Ernährung: Jodmangel kommt in Europa recht häufig vor

Ernährung: Jodmangel kommt in Europa recht häufig vorJod ist ein essentielles Spurenelement, das eine wichtige Rolle in der menschlichen und der tierischen Ernährung spielt. Wenn man zu wenig Jod aufnimmt, kommt es früher oder später zu einem Jodmangel im Körper, der negative gesundheitliche Folgen haben kann. Während einer Schwangerschaft kann ein solcher Mangel beispielsweise dazu führen, dass sich das Gehirn des heranwachsenden Kindes nicht richtig entwickeln kann. Bei Erwachsenen kann ein Jodmangel zu Problemen mit der Schilddrüse führen. Aber auch ein Übermaß an Jod kann Probleme mit der Schilddrüse verursachen.

Unter dem Namen EUthyroid ist nun ein Netzwerk entstanden, das die Jodversorgung der Menschen in Europa untersuchen und analysieren soll.
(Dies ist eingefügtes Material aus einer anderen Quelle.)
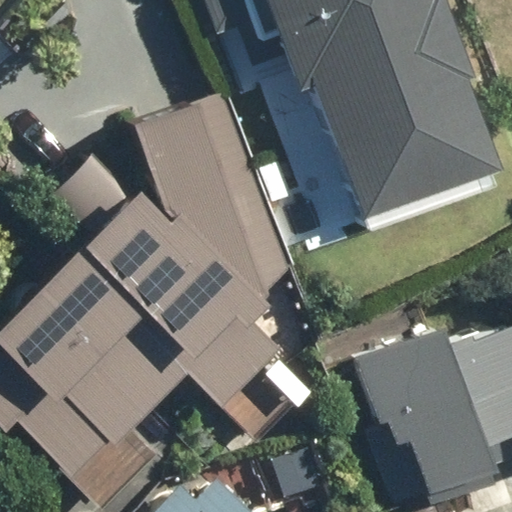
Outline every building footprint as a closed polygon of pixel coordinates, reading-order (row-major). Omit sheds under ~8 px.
[(172,0),(186,38),(223,25),(245,87),(252,85),(298,215),(447,162),(418,78),(429,74),(402,0),(172,0)] [(18,296),(7,286),(0,292),(0,465),(13,479),(21,471),(59,511),(62,511),(124,454),(91,419),(136,378),(159,402),(178,384),(197,405),(285,323),(262,299),(233,326),(210,301),(259,256),(238,199),(264,189),(256,165),(229,173),(200,97),(117,123),(147,209),(134,223),(68,158),(23,204),(66,246),(18,296)] [(511,289),(500,293),(511,339),(511,289)] [(401,329),(320,355),(334,422),(342,421),(347,446),(365,443),(376,495),(439,475),(434,452),(498,429),(494,406),(426,424),(423,401),(488,388),(476,330),(404,345),(401,329)] [(213,511),(179,474),(136,511),(213,511)]
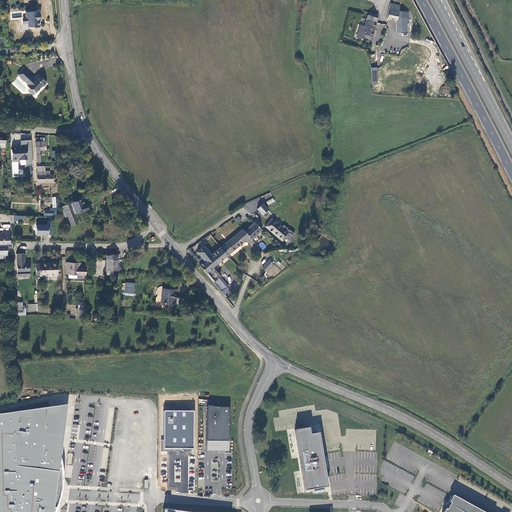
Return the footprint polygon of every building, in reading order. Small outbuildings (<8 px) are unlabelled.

Des Weiteren soll das Netzwerk Aufklärungsarbeit über Jodmangel leisten, sodass alle europäischen Bürger zukünftig mit genügend Jod versorgt sind. Das gesetzte Ziel ist die Ausmerzung von Jodmangel in Europa.

Situation in Deutschland

Die Weltgesundheitsorganisation (kurz: WHO) empfiehlt eine täglich Dosis von 100 bis 200 µg/l Jod. In Deutschland ist die Versorgung mit Jod eher weniger problematisch, da die Menschen im Durchschnitt mit genügend Jod versorgt werden. Lediglich bei 36% der Menschen kann ein milder Jodmangel nachgewiesen werden – bei 21% herrscht ein moderater bis schwerer Jodmangel. In Deutschland werden die meisten Lebensmittel mit zusätzlichem Jod versorgt, sodass es bei einer normalen, ausgewogenen Ernährung keine Mangelerscheinungen geben sollte.

Im Vergleich dazu sind die Isländer die Spitzenreiter, was die Aufnahme von Jod angeht. Dieser Zustand ist auf die Ernährungsweise zurückzuführen – Isländer konsumieren nämlich deutlich mehr Meeresfrüchte, die Jod enthalten, als der Rest von Europa. Das ist natürlich nicht verwunderlich, da Island eine Insel ist, für die die Fischerei eine große Rolle in der Wirtschaft spielt.

Salzarme Ernährung sorgt für Jodmangel

Jodmangel tritt vor allem dann häufig auf, wenn die betroffenen Person sich vermeintlich gesund ernähren möchten, indem sie weitestgehend auf Salz verzichten. Eine salzarme Ernährung wird deshalb oft empfohlen, da die verminderte Salzaufnahme den Blutdruck auf natürliche Weise senken soll. Problematisch ist dabei nur, dass ebenso weniger Jod aufgenommen wird.